Consignes:
1. Recopiez le passage de l'introduction sur le numérique qui s'ouvre sur les mots contenant « En ouvrant un » et se termine par « nos leaders économiques. », en substituant « bataille » à « guerre ».
2. D'après l'introduction sur le numérique, quelles sont les cinq propriétés socio-techniques du numérique ?
3. Pourquoi, selon l'introduction sur le numérique, rester numéro 1 est-il une mission impossible lorsque les propriétaires des outils sont des actionnaires et non les utilisateurs ?

Texte extrait:
▬▬▬▬▬▬▬▬▬▬

Chapitre 5 : introduction
Nous sommes tous concernés par l'impact du numérique dans notre manière de gagner notre pain quotidien. Artisan qui écoule sa production et fédère ses clients. Etudiant qui prépare son entrée dans le monde du travail. Sénior qui cherche à acheter ou revendre des objets de seconde main, vu son petit budget. Dirigeant d'entreprise qui doit transformer sa stratégie marketing classique en stratégie de gestion d'une communauté sur Internet.
En ouvrant un journal à la page Internet, on découvre les nouveautés technologiques. Plus vite, plus fort, moins cher, plus facile, yeah ! La guerre de l'économie numérique fait rage. Chacun rivalise d'ingéniosité pour faire un gros coup et ramasser le jackpot. Les idées les simples marcheraient-elles le mieux ? Qui arnaque qui ? Qui gagne quoi ? Les entreprises mondialisées sont à la fois nos guides, nos airs de jeux et nos leaders économiques.
Et qui est numéro 1 du numérique ? Avant-hier IBM, mais la plupart des digital natives ne le savent même pas. Hier Microsoft, toujours talonné par Apple. Aujourd'hui Google. Demain Facebook ? Ou Twitter ? Quel modèle devrait nous inspirer ? Qui imiter ? Mais au fond, ces questions sont-elles importantes ?
Pour décrypter les bulles spéculatives et trouver son chemin, rappelons-nous qu'il n'y a qu'un seul fil rouge pour prédire l'avenir du numérique : les propriétés socio-techniques du numérique : instantanéité, décentralisation, multilatéralité, symétrie, asynchronicité. Cinq mots, cinq concepts, cinq modes de fonctionnements qui, réunis, ouvrent les portes du Graal de la communication numérique.
Alors comment utiliser ces propriétés socio-techniques du numérique pour rester numéro 1 dans un secteur du marché de l'économie numérique ? Mission impossible si les propriétaires des outils mis à disposition du public sont en fait des actionnaires et non pas les utilisateurs eux-même. Car la motivation des actionnaires ne peut être que le gain à court terme. Certes, il est merveilleux de constater que certains directions d'entreprises visionnaires réussissent à imposer aux actionnaires pendant quelques années des stratégies d'investissements à long terme, durables, impliquant les utilisateurs; mais le marché, vu qu'il est biaisé par des régulations dysfonctionnelles, force ces mêmes directions d'entreprises à miser sur le court terme, sur la maximisation des profits, la captivité des clients, mettant ainsi la pression sur nos démocraties. Alors que les entreprises possédées par les collaborateurs, qui font corps avec les besoins du public, sont beaucoup plus pérenne par nature. Car les propriétés des écosystèmes numériques génèrent par essence une dynamique de partage du savoir et d'équité des chances. Les communautés d'utilis'acteurs d'outils numériques libres gagnent invariablement du terrain, parfois avec deux pas en arrière puis trois pas en avant.

▬▬▬▬▬▬▬▬▬▬

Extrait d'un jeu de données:
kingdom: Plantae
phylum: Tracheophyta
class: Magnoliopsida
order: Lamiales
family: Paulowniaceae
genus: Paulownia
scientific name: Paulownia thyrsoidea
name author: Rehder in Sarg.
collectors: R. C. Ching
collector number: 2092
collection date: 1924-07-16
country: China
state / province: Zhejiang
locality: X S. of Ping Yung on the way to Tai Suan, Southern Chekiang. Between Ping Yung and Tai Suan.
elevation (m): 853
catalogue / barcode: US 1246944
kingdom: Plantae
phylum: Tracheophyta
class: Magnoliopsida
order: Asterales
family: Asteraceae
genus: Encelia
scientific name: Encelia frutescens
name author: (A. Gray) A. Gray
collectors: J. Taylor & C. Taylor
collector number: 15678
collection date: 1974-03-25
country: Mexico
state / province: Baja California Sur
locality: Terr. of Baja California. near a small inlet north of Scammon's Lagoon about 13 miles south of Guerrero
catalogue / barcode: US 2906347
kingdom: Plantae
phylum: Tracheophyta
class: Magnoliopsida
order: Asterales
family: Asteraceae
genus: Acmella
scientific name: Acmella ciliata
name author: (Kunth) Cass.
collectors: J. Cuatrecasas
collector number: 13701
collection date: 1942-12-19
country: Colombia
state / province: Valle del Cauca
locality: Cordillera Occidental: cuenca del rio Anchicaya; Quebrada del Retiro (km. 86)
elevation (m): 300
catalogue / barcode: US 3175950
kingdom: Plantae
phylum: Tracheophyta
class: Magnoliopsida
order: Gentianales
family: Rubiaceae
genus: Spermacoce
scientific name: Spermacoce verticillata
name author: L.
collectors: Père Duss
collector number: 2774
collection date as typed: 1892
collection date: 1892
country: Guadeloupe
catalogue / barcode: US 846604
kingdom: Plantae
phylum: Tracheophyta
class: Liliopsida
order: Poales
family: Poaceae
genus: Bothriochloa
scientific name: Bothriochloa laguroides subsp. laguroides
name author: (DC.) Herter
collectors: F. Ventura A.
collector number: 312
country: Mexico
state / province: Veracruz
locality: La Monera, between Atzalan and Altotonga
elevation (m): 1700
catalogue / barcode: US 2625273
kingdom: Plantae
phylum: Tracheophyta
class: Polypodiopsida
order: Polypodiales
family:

▬▬▬▬▬▬▬▬▬▬

Réponses attendues:
1.
En ouvrant un journal à la page Internet, on découvre les nouveautés technologiques. Plus vite, plus fort, moins cher, plus facile, yeah ! La bataille de l'économie numérique fait rage. Chacun rivalise d'ingéniosité pour faire un gros coup et ramasser le jackpot. Les idées les simples marcheraient-elles le mieux ? Qui arnaque qui ? Qui gagne quoi ? Les entreprises mondialisées sont à la fois nos guides, nos airs de jeux et nos leaders économiques.

2. Instantanéité, décentralisation, multilatéralité, symétrie et asynchronicité.

3. La motivation des actionnaires ne peut être que le gain à court terme. Le marché, biaisé par des régulations dysfonctionnelles, force aussi les directions d'entreprises à miser sur le court terme et sur la maximisation des profits.